### Latihan 1
Menurut kutipan teks tentang Full Day School, berapa banyak orang yang bekerja di sektor pertanian pada Februari 2010?

### Kutipan Teks
Sunday, April 09, 2017

Sekali lagi tentang Full Day School

Kolom Jeda, harian SOLOPOS 9/4/17

oleh : FX Triyas Hadi prihantoro

Menteri Pendidikan dan Kebudayaan (Mendikbud), Muhadjir Effendy menyatakan sejak pertengahan tahun 2016 telah menerapkan Full Day School (FDS). Untuk tahun ajaran baru (2017), sebanyak 5.000 – 10.000 sekolah negeri dan swasta mendaftarkan FDS padahal pagu yang ditetapkan hanya 1.200 – 1.500 sekolah (Solopos 20/3/17).

FDS sempat membuat pro dan kontra dari tokoh masyarakat mapun pejabat publik. Ide ini seolah hanya berpihak kepada masyarakat perkotaan tanpa melihat elemen lain. Alasan utama sebagai solusi atas lingkungan pergaulan yang negatif, penanaman karakter dan pengasuhan bagi orang tua yang keduanya bekerja.

Berdasarkan Data dari Badan Pusat Statistik di lapangan mengenai pekerjaan. Februari 2010, dari 107,41 juta orang yang bekerja, sektor pertanian yaitu 42,83 juta orang (39,88 persen), disusul sektor perdagangan sebesar 22,21 juta orang (20,68 persen), dan sektor jasa kemasyarakatan sebesar 15,62 juta orang (14,54 persen).

Melihat angka pekerjaan penduduk Indonesia, berarti hanya 14,54 persen orang Indonesia bekerja di kantor (pemerintah/Swasta). Dengan demikian asumsi dari adanya full day school, asas pemanfaatanya belum holistik, masih berpihak pada golongan tertentu . Pernyataan Mendikbud, full day school hanya sekedar gagasan, berarti masih ada peluang untuk saling mengkaji.

### Latihan 2
Ubahlah baris-baris dalam catatan, mulai dari baris yang memuat "Document page, 2001x1125 pixels." sampai baris yang memuat "text_box val source, sink = Stream(RGB(5,6,5)) source.queue(16)" (kedua baris itu ikut disertakan), menjadi daftar JSON berisi string dengan satu string untuk setiap baris dan tanpa baris kosong.

### Baris Data
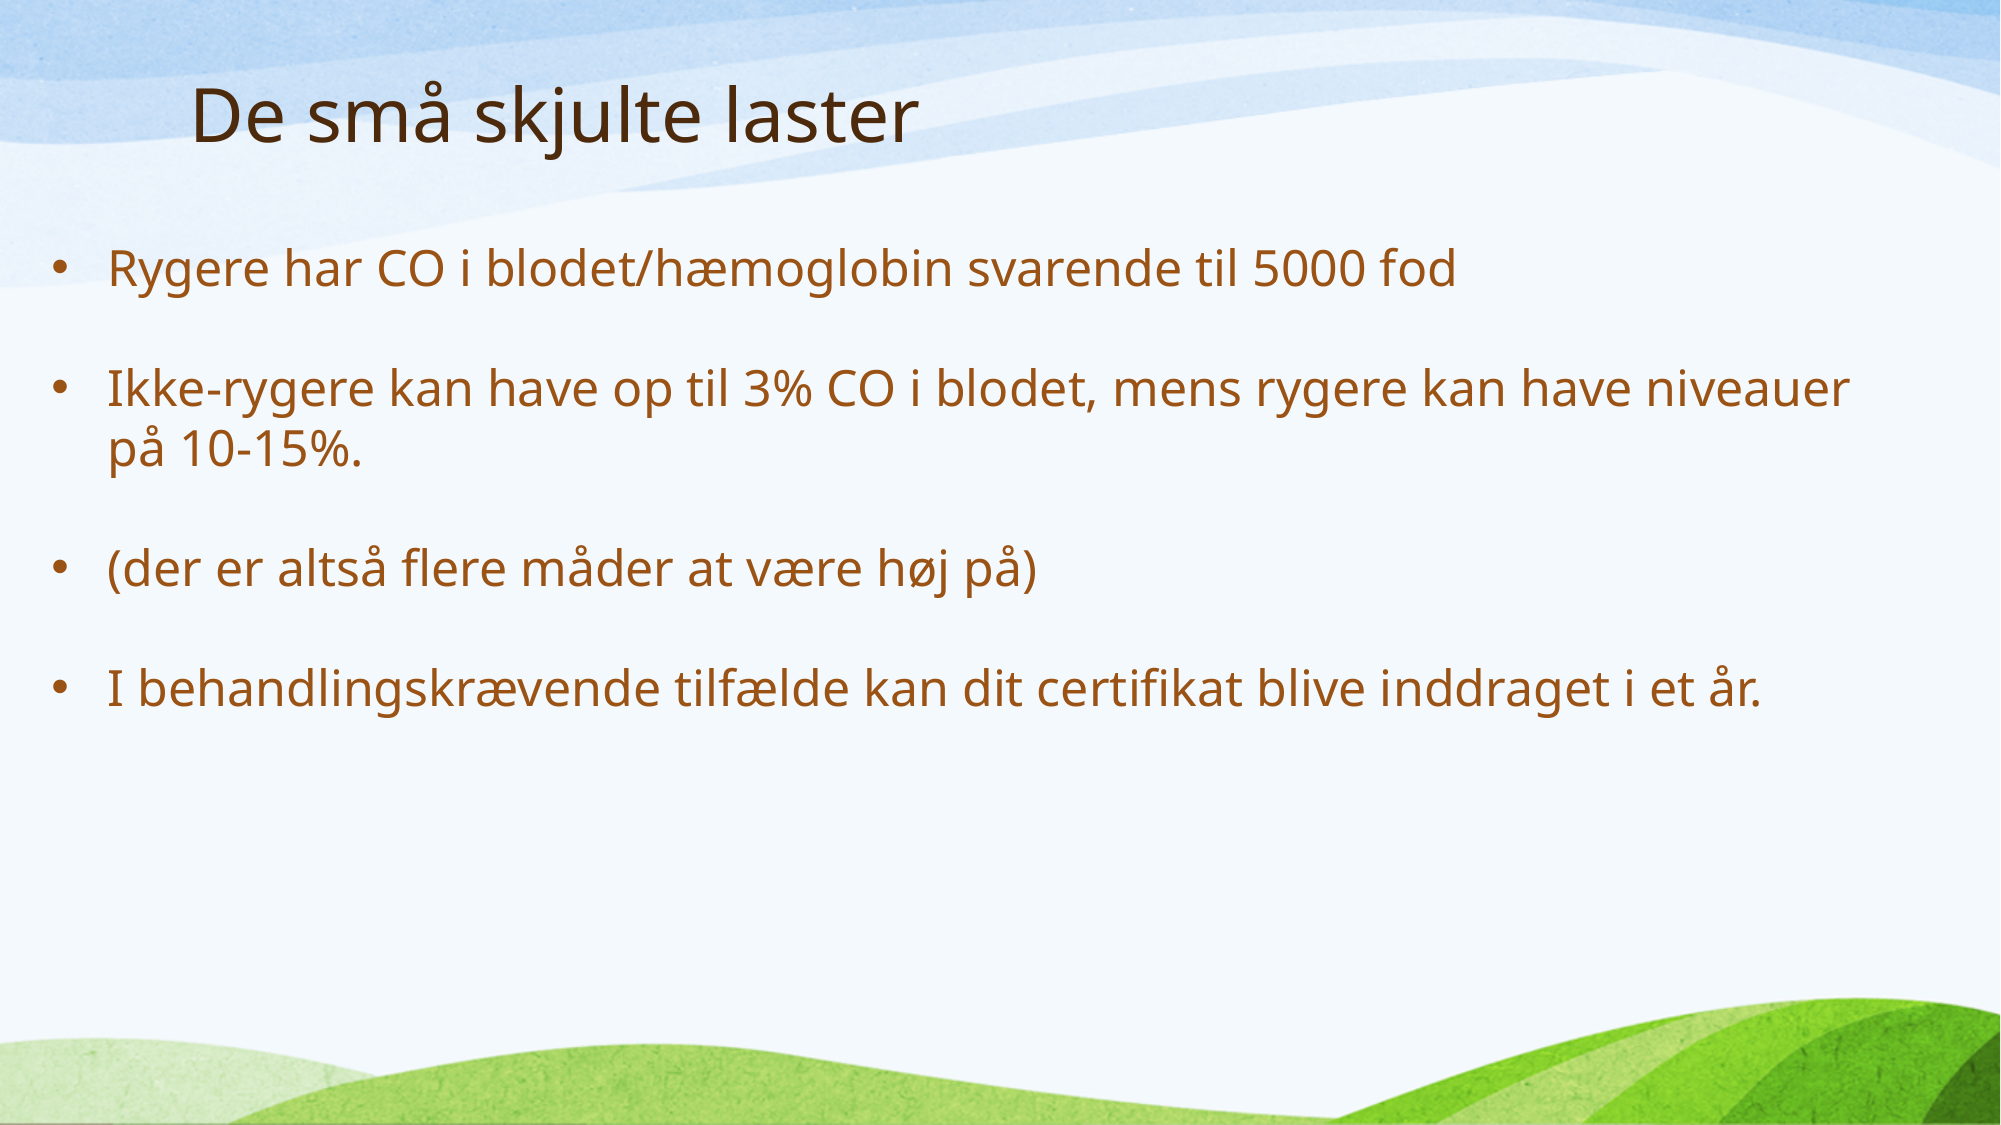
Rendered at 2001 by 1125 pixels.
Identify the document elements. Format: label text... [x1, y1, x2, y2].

text_box Rygere har CO i blodet/hæmoglobin svarende til 5000 fod Ikke-rygere kan have op til 3% CO i blodet, mens rygere kan have niveauer på 10-15%. (der er altså flere måder at være høj på) I behandlingskrævende tilfælde kan dit certifikat blive inddraget i et år. [36, 229, 1908, 725]
title De små skjulte laster [174, 50, 1825, 167]
picture [0, 0, 2001, 1125]
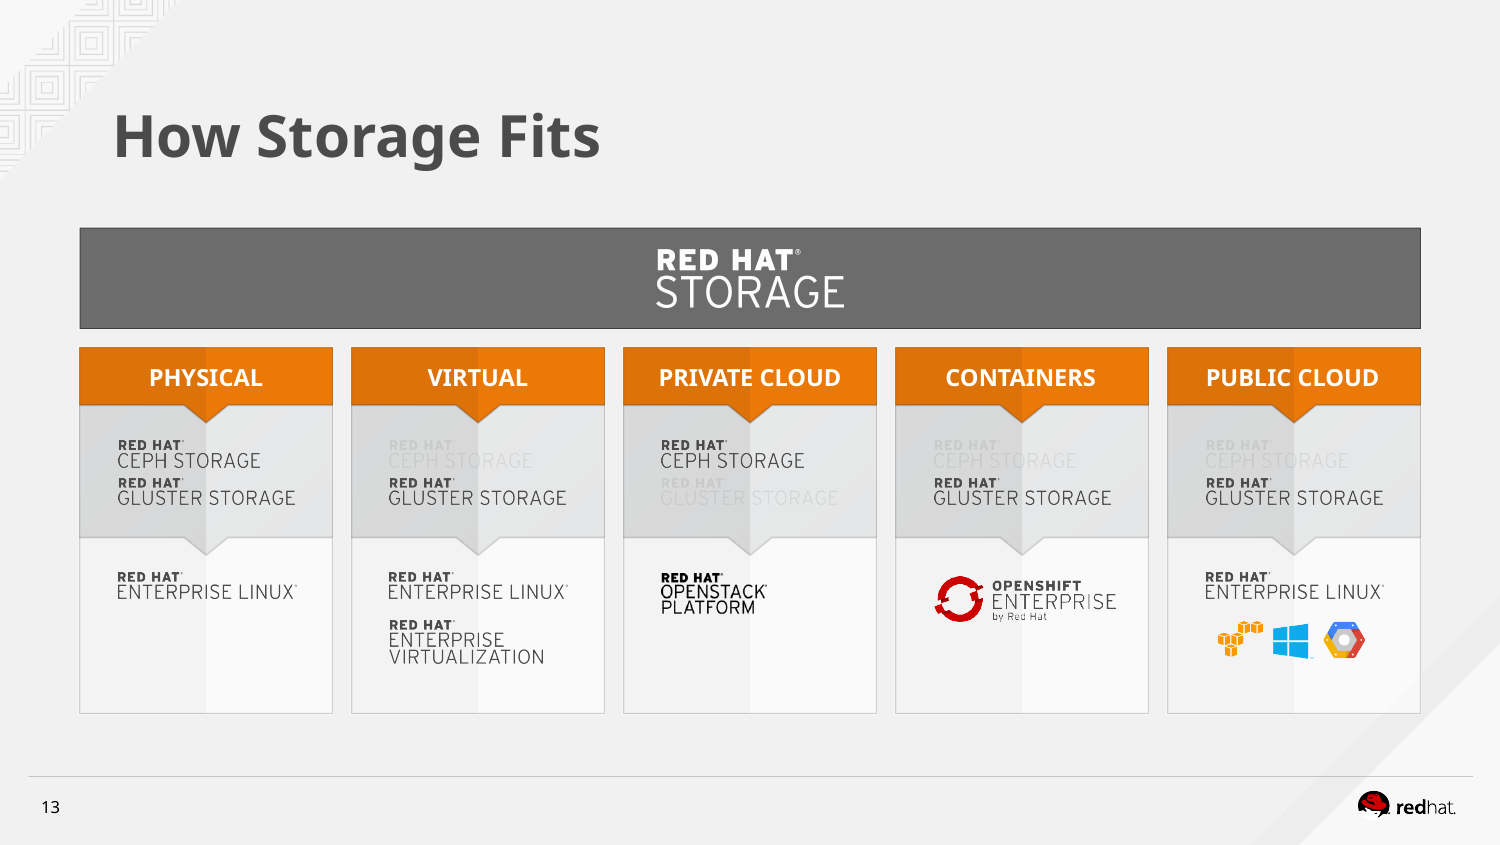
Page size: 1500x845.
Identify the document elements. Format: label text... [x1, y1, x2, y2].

text_box PRIVATE CLOUD [622, 353, 878, 429]
text_box VIRTUAL [350, 353, 606, 429]
text_box CONTAINERS [893, 353, 1149, 429]
text_box PUBLIC CLOUD [1165, 353, 1421, 429]
title How Storage Fits [112, 0, 1388, 169]
slide_number 35 [0, 787, 75, 833]
picture [0, 0, 1500, 845]
text_box PHYSICAL [78, 353, 334, 429]
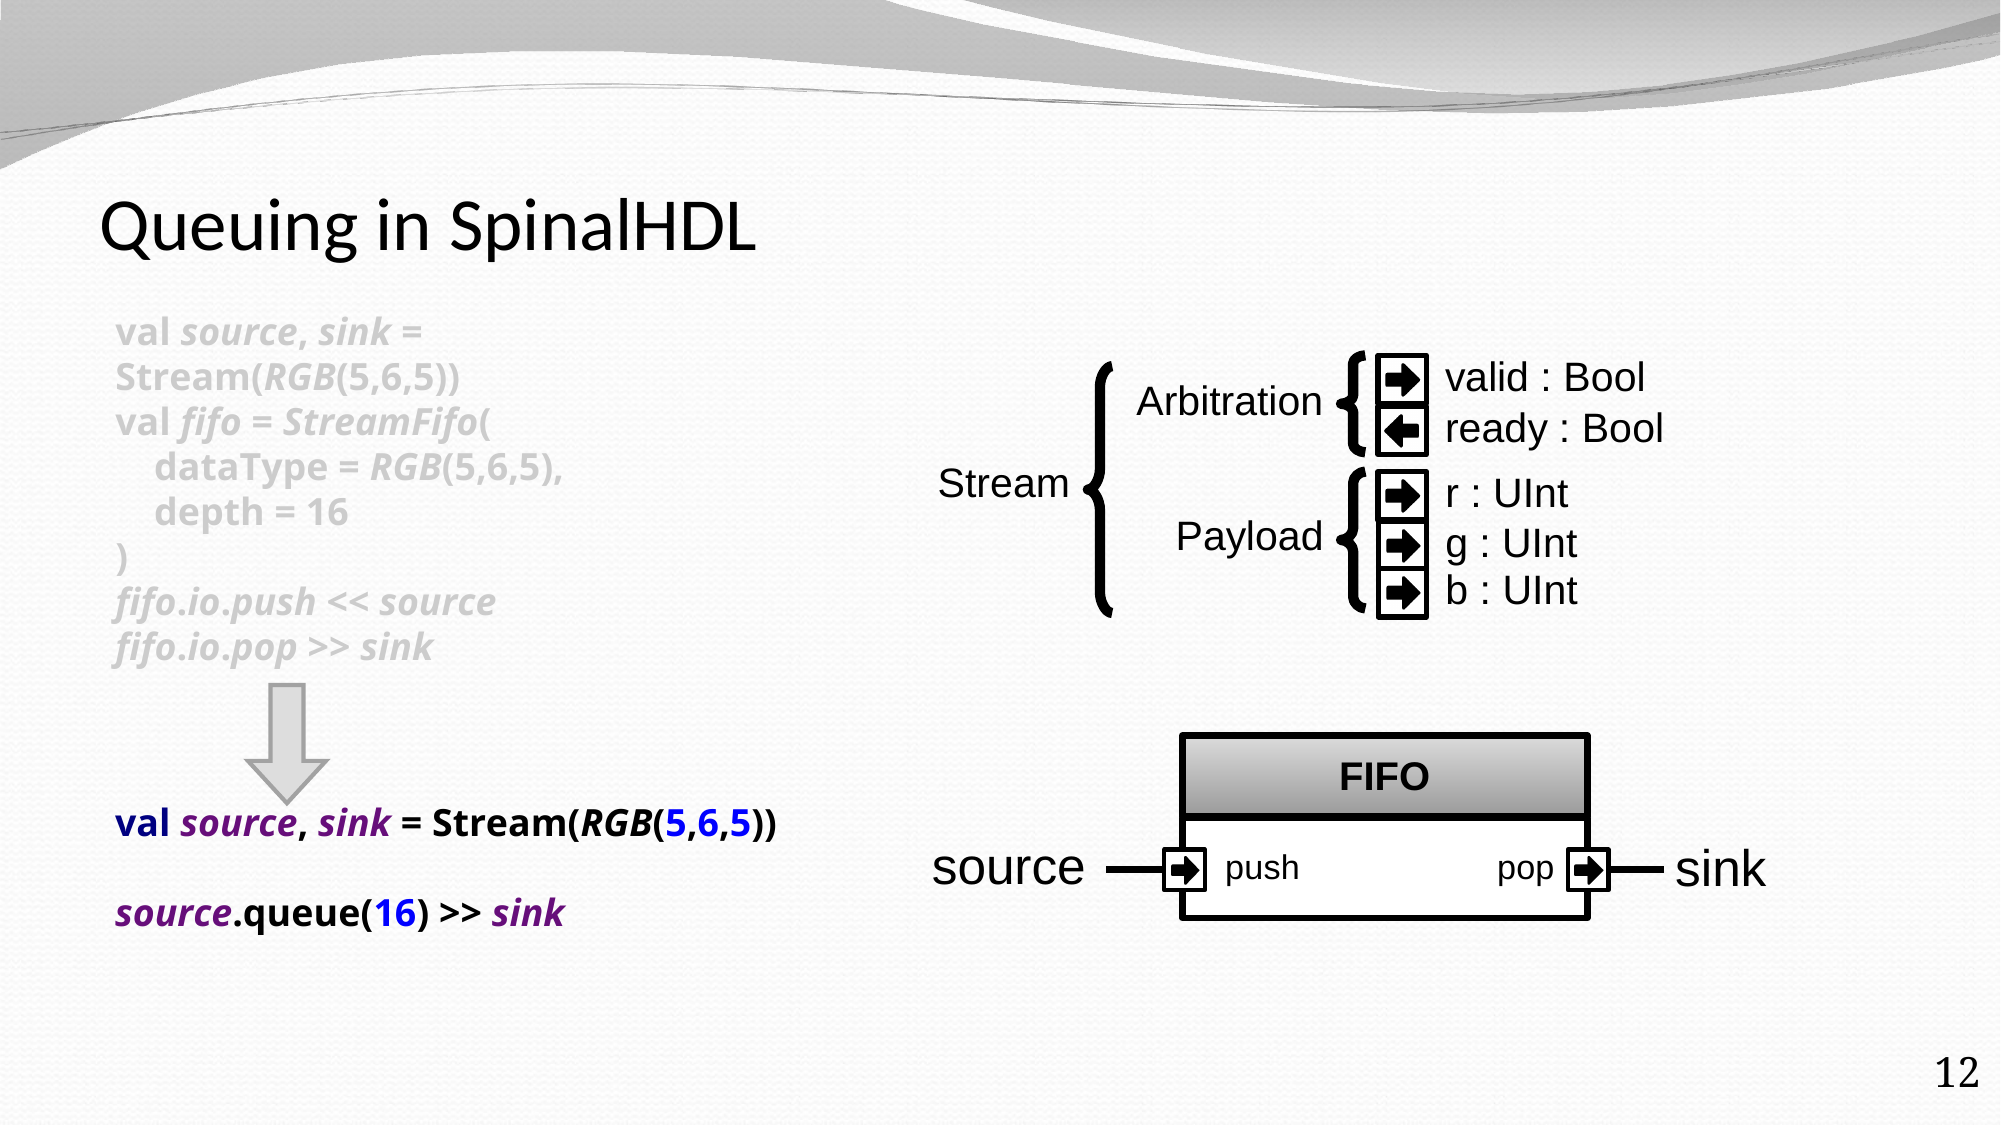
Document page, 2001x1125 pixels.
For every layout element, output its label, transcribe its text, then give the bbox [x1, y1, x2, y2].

text_box <numéro> [1813, 1042, 1981, 1103]
text_box val source, sink = Stream(RGB(5,6,5)) source.queue(16) >> sink [100, 791, 875, 1007]
title Queuing in SpinalHDL [99, 78, 1985, 266]
text_box val source, sink = Stream(RGB(5,6,5)) val fifo = StreamFifo( dataType = RGB(5,6,5), depth = 16 ) fifo.io.push << source fifo.io.pop >> sink [100, 300, 709, 721]
picture [0, 0, 2001, 1125]
text_box [247, 685, 326, 804]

### Penyelesaian Soal 1
Sebanyak 42,83 juta orang, atau 39,88 persen.

### Penyelesaian Soal 2
[
  "Document page, 2001x1125 pixels.",
  "For every layout element, output its label, transcribe its text, then give the bbox [x1, y1, x2, y2].",
  "text_box <numéro> [1813, 1042, 1981, 1103]",
  "text_box val source, sink = Stream(RGB(5,6,5)) source.queue(16) >> sink [100, 791, 875, 1007]"
]